A phasor diagram is helpful in circuit analysis because it allows us to simplify complex sinusoidal signals into a single vector. This makes it easier to analyze the behavior of a circuit and determine the overall voltage and current at any given point.
The components of a phasor diagram include the magnitude and phase angle of the sinusoidal signals, represented by the length and angle of the vector respectively. These vectors can also be combined using vector addition to show the resulting waveform.

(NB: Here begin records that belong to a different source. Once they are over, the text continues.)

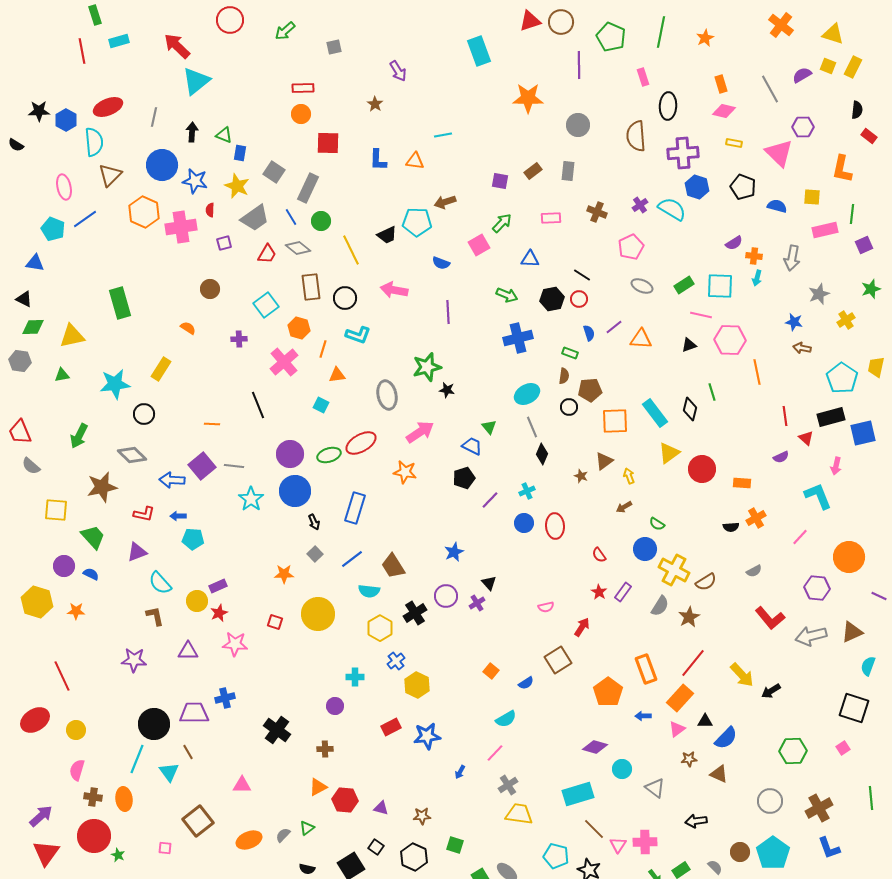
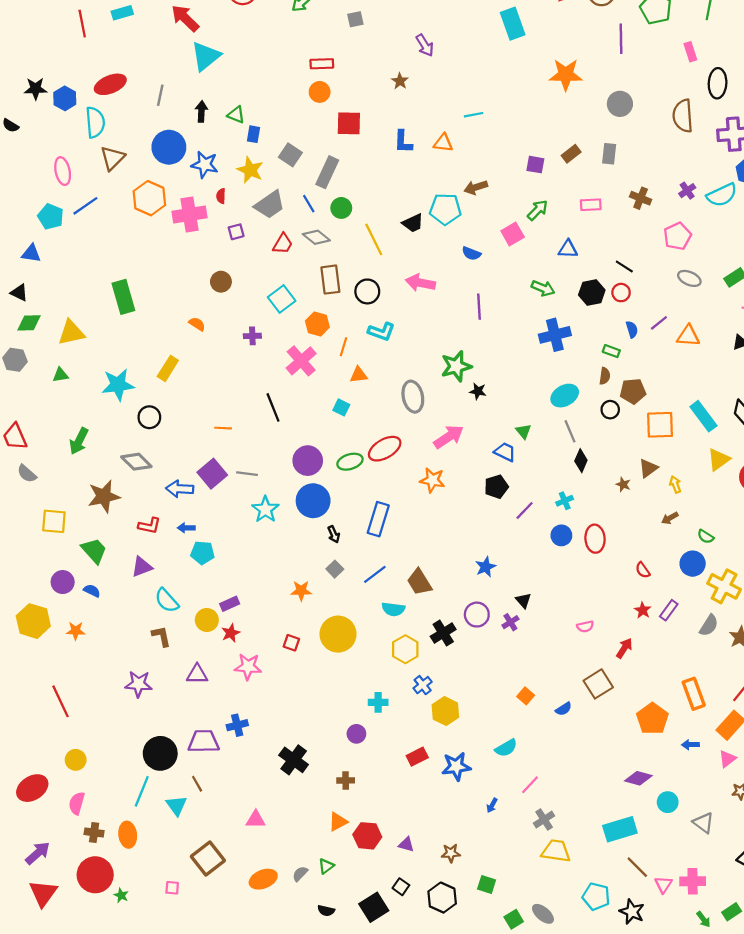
cyan semicircle: (672, 209) -> (722, 195), turned 124
cyan semicircle: (506, 719) -> (506, 748), moved
red ellipse: (35, 720) -> (32, 788), moved

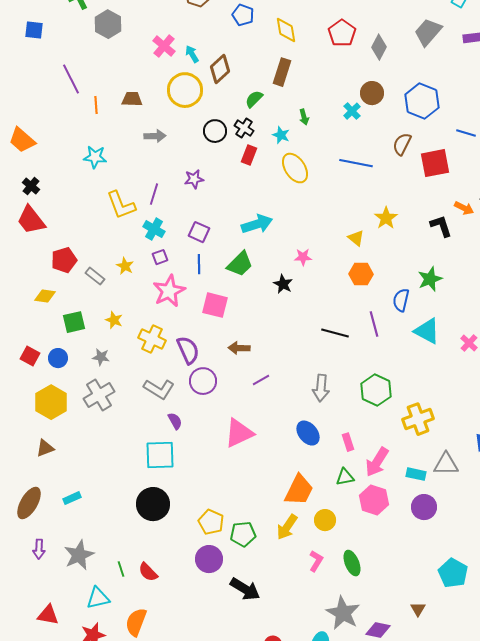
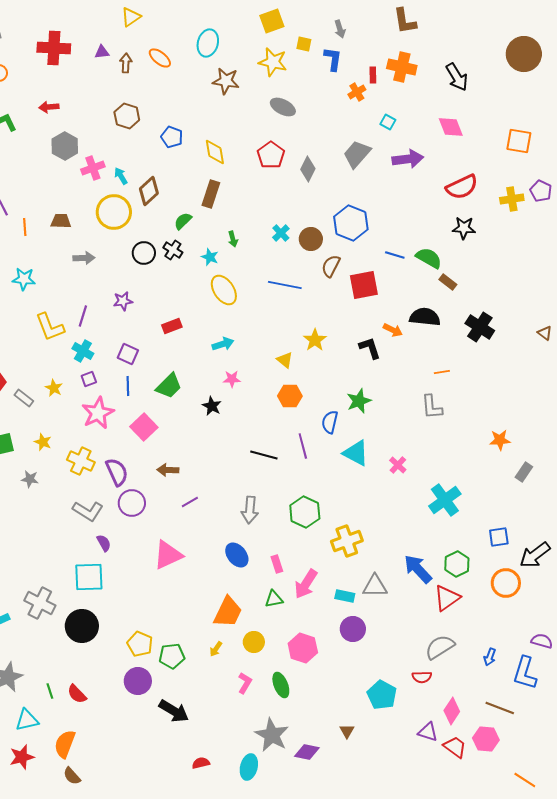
gray hexagon: (108, 24) -> (65, 146), moved
pink cross: (164, 46) -> (93, 168), turned 30
brown circle: (372, 93) -> (311, 239), moved
red rectangle: (249, 155) -> (172, 326), moved, turned 48
cyan arrow: (257, 224) -> (223, 344), moved, size x0.7
pink square: (215, 305) -> (144, 427), turned 32
gray cross: (99, 395) -> (40, 603), moved, turned -32
pink hexagon: (374, 500) -> (303, 648), moved
yellow arrow: (287, 527) -> (216, 649), size x0.6

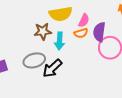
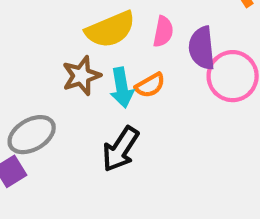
orange semicircle: (81, 33) -> (150, 85), moved
gray ellipse: (34, 60) -> (32, 135), moved

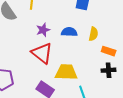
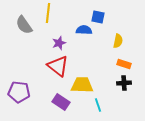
blue semicircle: (69, 32) -> (84, 30), moved
yellow semicircle: (93, 34) -> (118, 41), moved

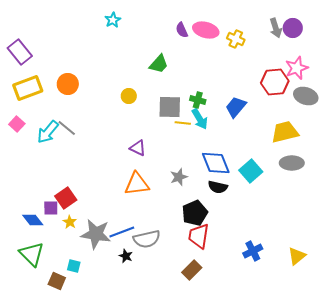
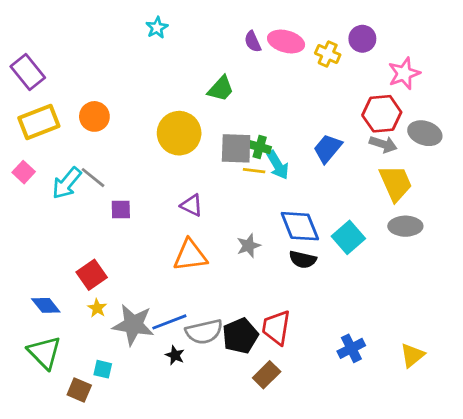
gray arrow: (276, 28) -> (383, 144), moved, turned -54
purple circle: (293, 28) -> (362, 39), moved
pink star: (297, 68) -> (404, 73), moved
yellow circle: (129, 96) -> (179, 133), size x2.0
green cross: (198, 100) -> (260, 147), moved
yellow trapezoid: (285, 132) -> (396, 183), turned 80
purple square: (51, 208) -> (121, 210), moved
black pentagon: (195, 213) -> (240, 336), moved

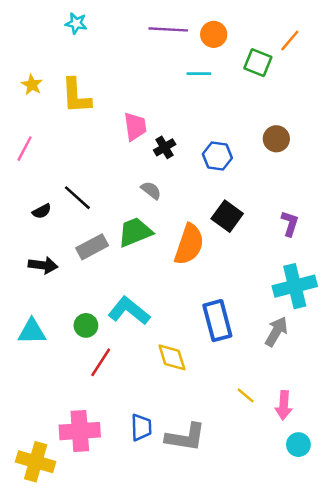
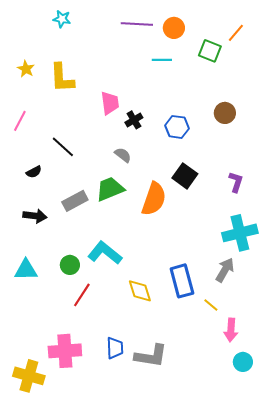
black line: (77, 198) -> (63, 147), moved
blue rectangle: (217, 321) -> (182, 281), moved
yellow line: (246, 395) -> (211, 305), moved

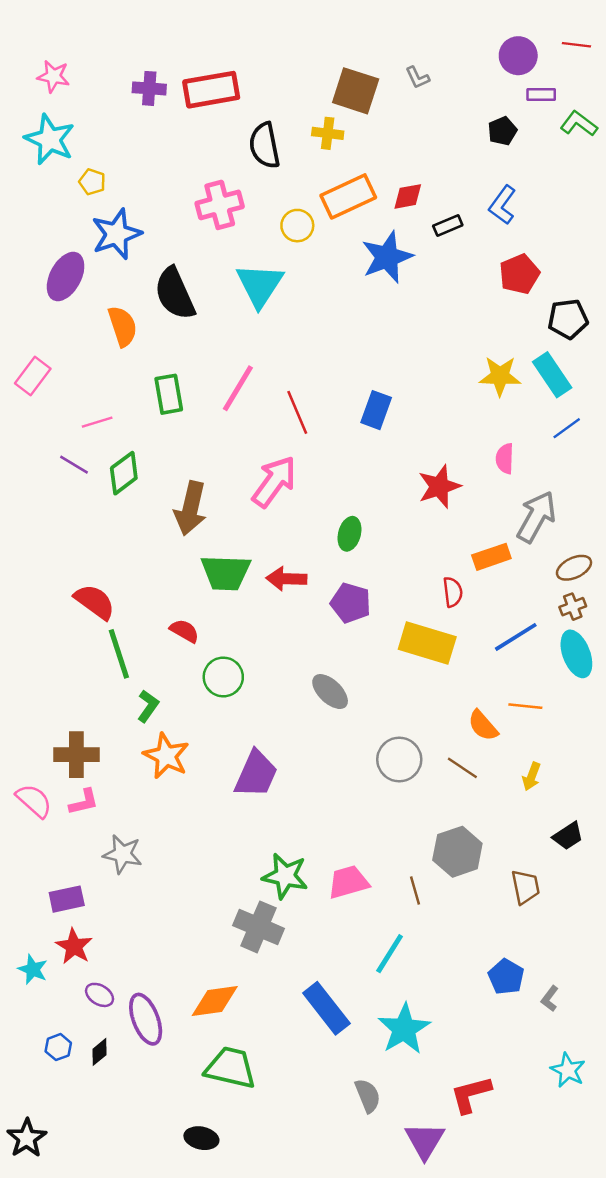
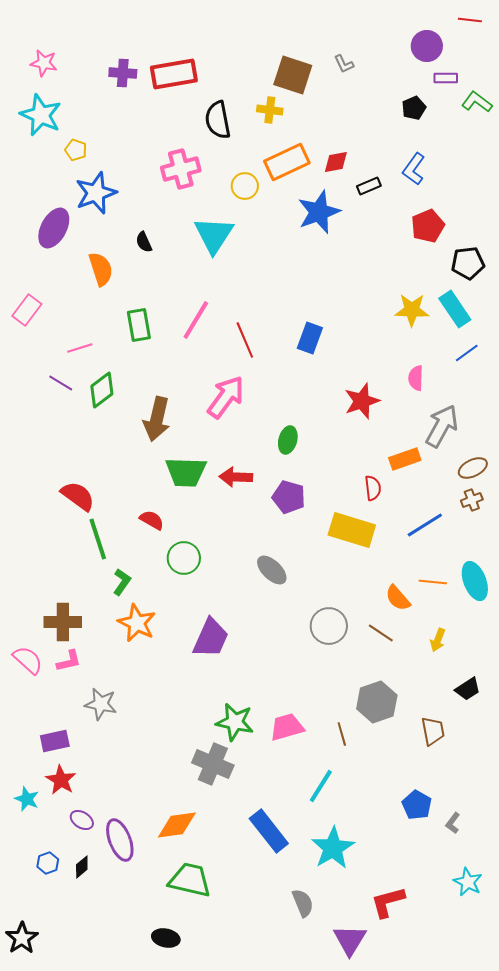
red line: (576, 45) -> (470, 20), moved
black semicircle: (175, 294) -> (144, 242), size x0.5
cyan ellipse: (576, 654) -> (475, 581), moved

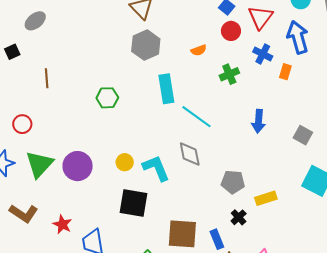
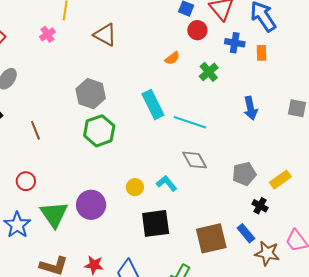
gray hexagon: (146, 45) -> (91, 94), moved
green hexagon: (107, 98) -> (99, 131), size x1.4
cyan L-shape: (156, 168) -> (167, 183), size x0.7

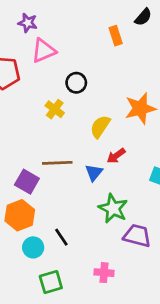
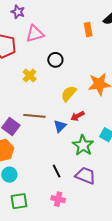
purple star: (28, 23) -> (18, 12), moved
yellow cross: (55, 109) -> (30, 75), moved
green star: (113, 208) -> (83, 145), moved
black line: (61, 237) -> (57, 171), moved

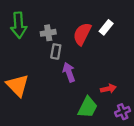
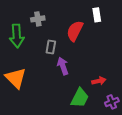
green arrow: (19, 25) -> (17, 36), moved
white rectangle: (106, 27) -> (97, 15), moved, turned -48
gray cross: (48, 33) -> (38, 19), moved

The phase difference between two signals is represented by the angle between their respective phasors. A positive angle indicates a leading phase, while a negative angle indicates a lagging phase. A phase difference of 90 degrees would result in perpendicular phasors.
While a phasor diagram is primarily used for sinusoidal signals, it can also be used for non-sinusoidal signals by breaking them down into their harmonic components. However, the resulting phasor diagram may not accurately represent the original waveform.